Interestingly, there was at least one decent-sized patch of the old forest still standing near the saddle before the summit. Yes! It was a pleasure to be able to sit in the shade on an old dead log and breathe the pine-scented air, looking out toward Stonewall Peak to the east with the desert in the hazy distance behind it. We ate some snack, drank some water, and relaxed for a while. This was the sort of scene that made all that uphill hiking worthwhile.
As for the peak itself, it is the second highest in San Diego County (6512 feet elevation), and has excellent views. It’s about an 1800 foot ascent, so it’s good for some exercise. And on a clear day you can see for vast distances, from the ocean to the desert to Mexico to the high peaks of Los Angeles. True, radio antennas are on top, which make it less pristine, but there aren’t so many that you can’t enjoy it. And there’s a paved road to the top, so you can even ride a bike up (and down!) if you’re so inclined.
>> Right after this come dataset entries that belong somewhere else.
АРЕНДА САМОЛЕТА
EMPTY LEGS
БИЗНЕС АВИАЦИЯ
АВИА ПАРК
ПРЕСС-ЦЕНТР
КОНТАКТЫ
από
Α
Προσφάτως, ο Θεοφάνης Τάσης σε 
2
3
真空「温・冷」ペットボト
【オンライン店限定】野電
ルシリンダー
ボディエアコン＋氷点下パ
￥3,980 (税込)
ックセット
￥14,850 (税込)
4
Once at the saddle, we popped over the top and had a great view to the west. Someone had placed a nice bench there, a perfect spot. Vicki decided that she’d climbed far enough, and lay down in the shade of a pine to rest, while I climbed to the peak.
The summit had several buildings and numerous radio antennas, as well as a few microwave relay dishes, but there weren’t so many that they detracted from the view. It was easy to walk around the broad summit and gain views from all directions. I hadn’t been up here in nearly twenty years, and it hadn’t changed all that much, aside from all the burnt trees on the mountainsides below.
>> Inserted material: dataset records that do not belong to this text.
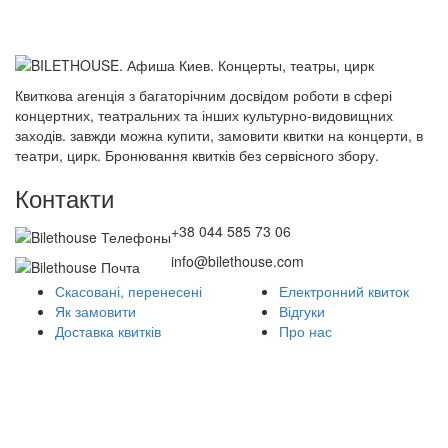
Квиткова агенція з багаторічним досвідом роботи в сфері
концертних, театральних та інших культурно-видовищних
заходів. завжди можна купити, замовити квитки на концерти, в
театри, цирк. Бронювання квитків без сервісного збору.
Контакти
+38 044 585 73 06
info@bilethouse.com
Скасовані, перенесені
Електронний квиток
Як замовити
Відгуки
Доставка квитків
Про нас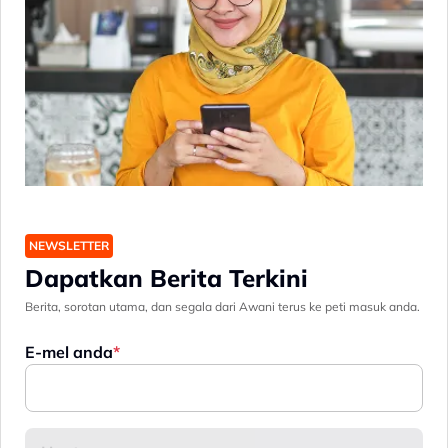
NEWSLETTER
Dapatkan Berita Terkini
Berita, sorotan utama, dan segala dari Awani terus ke peti masuk anda.
E-mel anda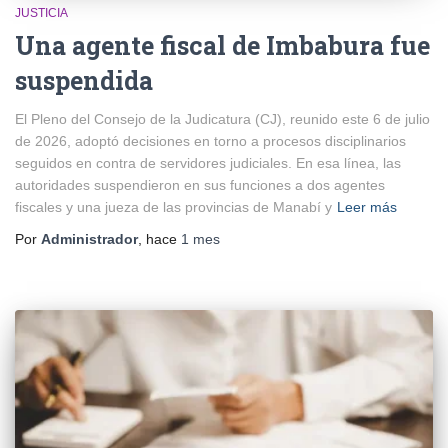
JUSTICIA
Una agente fiscal de Imbabura fue
suspendida
El Pleno del Consejo de la Judicatura (CJ), reunido este 6 de julio
de 2026, adoptó decisiones en torno a procesos disciplinarios
seguidos en contra de servidores judiciales. En esa línea, las
autoridades suspendieron en sus funciones a dos agentes
fiscales y una jueza de las provincias de Manabí y
Leer más
Por
Administrador
, hace
1 mes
The hike back down was uneventful. It was getting hot in the sun, and our feet felt hot in our shoes. We followed the paved Lookout Road down to the campground, then walked through the campground to the car, the smell of smoke from the late-riser’s breakfast campfires filling the air.
We decided that since it was such an uncommonly warm day, that we would check out Green Valley Falls on the way out. We hiked down to the falls, where there were plenty of people already wading in the stream, and a few jumping into the pool below the falls.
The water was still freezing, as it had snowed a mere three weeks before, but Vicki decided to try a “butt slide” down a slippery rock into a shallow pool simply because it looked like so much fun. And she immediately jumped up, shaking herself from the cold. At least she wasn’t overheated any longer! But enough was enough, and it was more crowded there than we really liked. We went back to the car and in an hour we were back home, with plenty of day left to enjoy.